» **MATERIAL FOR THIS EXERCISE**:
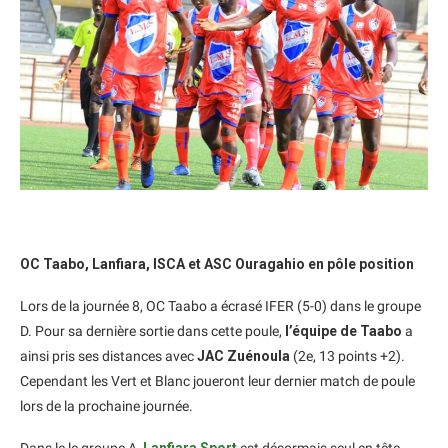
OC Taabo, Lanfiara, ISCA et ASC Ouragahio en pôle position
Lors de la journée 8, OC Taabo a écrasé IFER (5-0) dans le groupe
D. Pour sa dernière sortie dans cette poule,
l’équipe de Taabo
a
ainsi pris ses distances avec
JAC Zuénoula
(2e, 13 points +2).
Cependant les Vert et Blanc joueront leur dernier match de poule
lors de la prochaine journée.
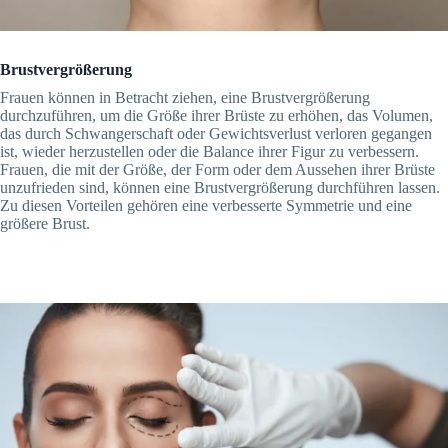
Brustvergrößerung
Frauen können in Betracht ziehen, eine Brustvergrößerung
durchzuführen, um die Größe ihrer Brüste zu erhöhen, das Volumen,
das durch Schwangerschaft oder Gewichtsverlust verloren gegangen
ist, wieder herzustellen oder die Balance ihrer Figur zu verbessern.
Frauen, die mit der Größe, der Form oder dem Aussehen ihrer Brüste
unzufrieden sind, können eine Brustvergrößerung durchführen lassen.
Zu diesen Vorteilen gehören eine verbesserte Symmetrie und eine
größere Brust.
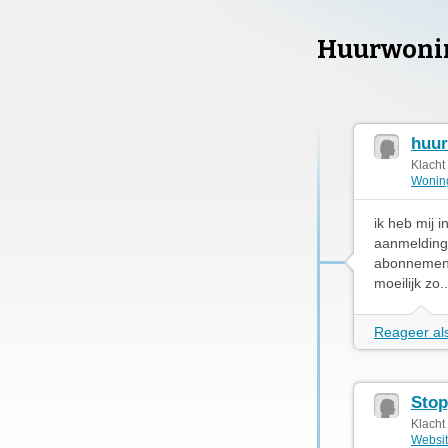
Huurwoni
huur
Klacht
Wonin
ik heb mij 
aanmelding 
abonnement 
moeilijk zo.
Reageer als
Stop
Klacht
Websit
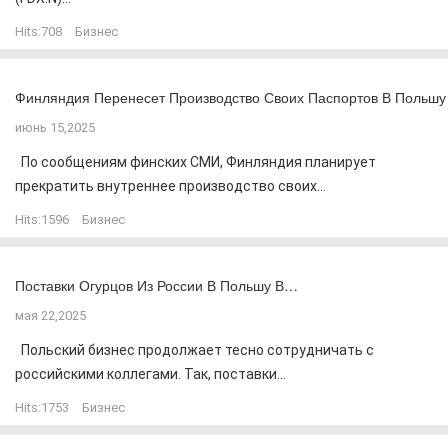
Hits:
708
Бизнес
Финляндия Перенесет Производство Своих Паспортов В Польшу
июнь 15,2025
По сообщениям финских СМИ, Финляндия планирует
прекратить внутреннее производство своих...
Hits:
1596
Бизнес
Поставки Огурцов Из России В Польшу В…
мая 22,2025
Польский бизнес продолжает тесно сотрудничать с
российскими коллегами. Так, поставки...
Hits:
1753
Бизнес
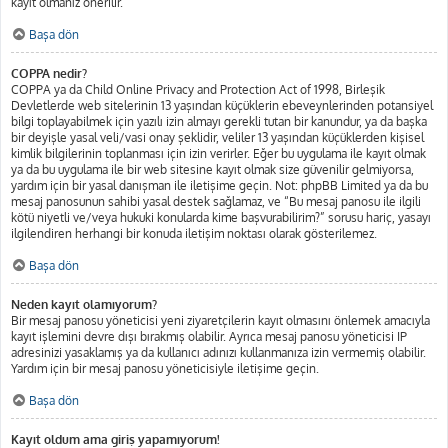
kayıt olmanız önerilir.
Başa dön
COPPA nedir?
COPPA ya da Child Online Privacy and Protection Act of 1998, Birleşik
Devletlerde web sitelerinin 13 yaşından küçüklerin ebeveynlerinden potansiyel
bilgi toplayabilmek için yazılı izin almayı gerekli tutan bir kanundur, ya da başka
bir deyişle yasal veli/vasi onay şeklidir, veliler 13 yaşından küçüklerden kişisel
kimlik bilgilerinin toplanması için izin verirler. Eğer bu uygulama ile kayıt olmak
ya da bu uygulama ile bir web sitesine kayıt olmak size güvenilir gelmiyorsa,
yardım için bir yasal danışman ile iletişime geçin. Not: phpBB Limited ya da bu
mesaj panosunun sahibi yasal destek sağlamaz, ve “Bu mesaj panosu ile ilgili
kötü niyetli ve/veya hukuki konularda kime başvurabilirim?” sorusu hariç, yasayı
ilgilendiren herhangi bir konuda iletişim noktası olarak gösterilemez.
Başa dön
Neden kayıt olamıyorum?
Bir mesaj panosu yöneticisi yeni ziyaretçilerin kayıt olmasını önlemek amacıyla
kayıt işlemini devre dışı bırakmış olabilir. Ayrıca mesaj panosu yöneticisi IP
adresinizi yasaklamış ya da kullanıcı adınızı kullanmanıza izin vermemiş olabilir.
Yardım için bir mesaj panosu yöneticisiyle iletişime geçin.
Başa dön
Kayıt oldum ama giriş yapamıyorum!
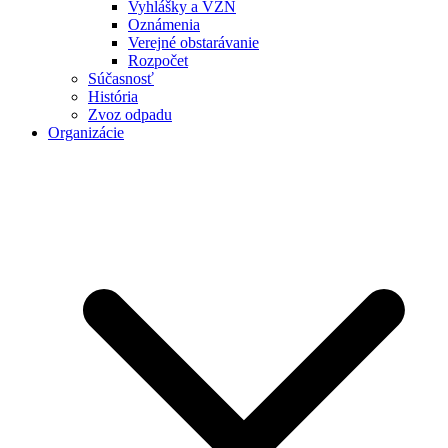
Vyhlášky a VZN
Oznámenia
Verejné obstarávanie
Rozpočet
Súčasnosť
História
Zvoz odpadu
Organizácie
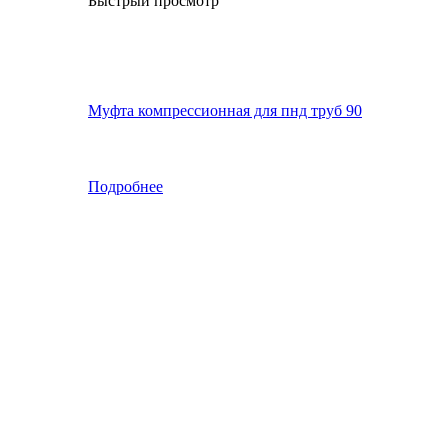
Быстрый просмотр
Муфта компрессионная для пнд труб 90
Подробнее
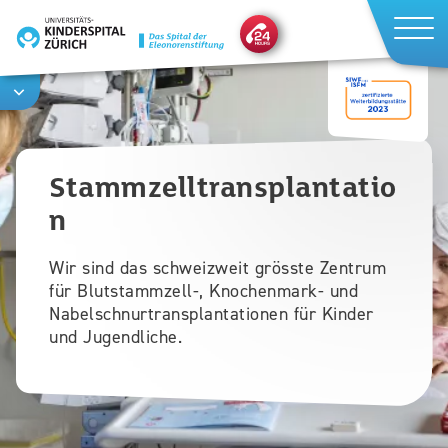
Direkt
zum
Inhalt
Stammzelltransplantatio
n
Wir sind das schweizweit grösste Zentrum
für Blutstammzell-, Knochenmark- und
Nabelschnurtransplantationen für Kinder
und Jugendliche.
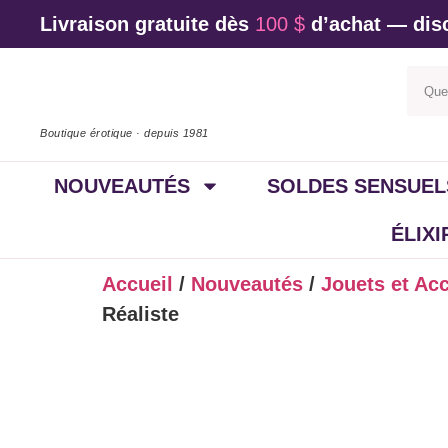
Livraison gratuite dès
100 $
d’achat — disc
Boutique érotique · depuis 1981
NOUVEAUTÉS
SOLDES SENSUEL
ÉLIX
Accueil
/
Nouveautés
/
Jouets et Ac
Réaliste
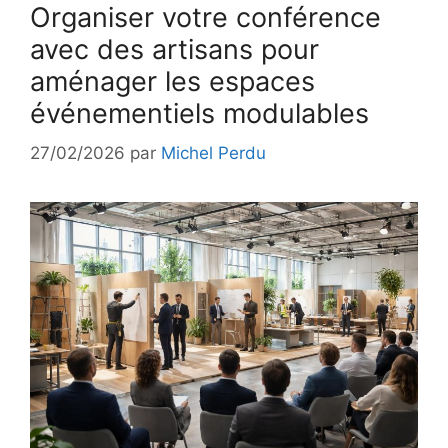
Organiser votre conférence
avec des artisans pour
aménager les espaces
événementiels modulables
27/02/2026
par
Michel Perdu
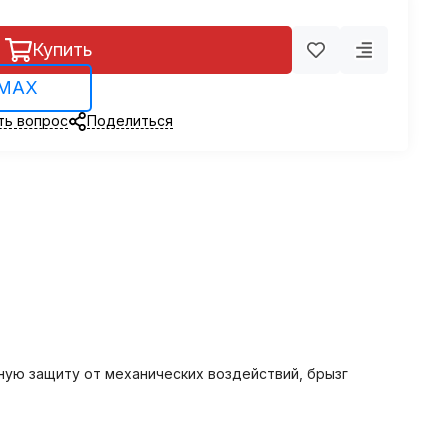
Купить
 MAX
ть вопрос
Поделиться
ную защиту от механических воздействий, брызг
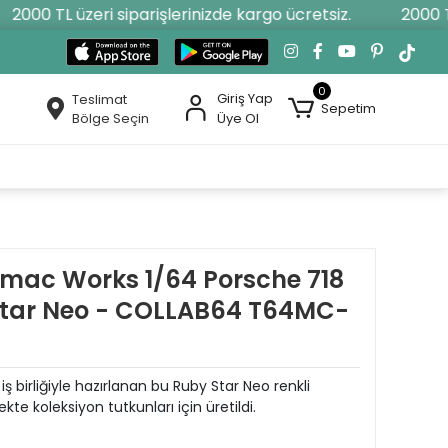
2000 TL üzeri siparişlerinizde kargo ücretsiz.
2000 TL 
0
Giriş Yap
Teslimat
Sepetim
Bölge Seçin
Üye Ol
mac Works 1/64 Porsche 718
Star Neo - COLLAB64 T64MC-
birliğiyle hazırlanan bu Ruby Star Neo renkli
kte koleksiyon tutkunları için üretildi.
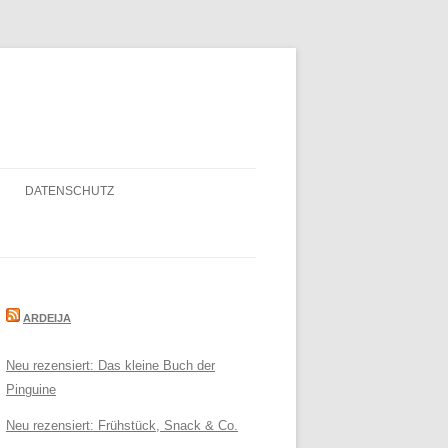
DATENSCHUTZ
ARDEIJA
Neu rezensiert: Das kleine Buch der
Pinguine
Neu rezensiert: Frühstück, Snack & Co.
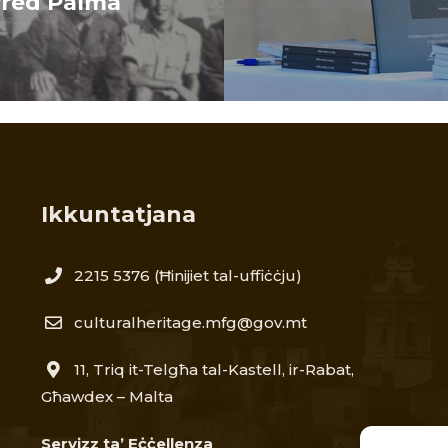
fred Palma
Ikkuntatjana
2215 5376​
(Ħinijiet tal-uffiċċju)
culturalheritage.mfg@gov.mt
11, Triq it-Telgħa tal-Kastell, ir-Rabat,
Għawdex – Malta
Servizz ta’ Eċċellenza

» **TASK PROMPT**: When the string "Frauen" occurs in a line of the material, that line belongs in the answer.

» **SOLUTION TO THE EXERCISE**:
Frauen können in Betracht ziehen, eine Brustvergrößerung
Frauen, die mit der Größe, der Form oder dem Aussehen ihrer Brüste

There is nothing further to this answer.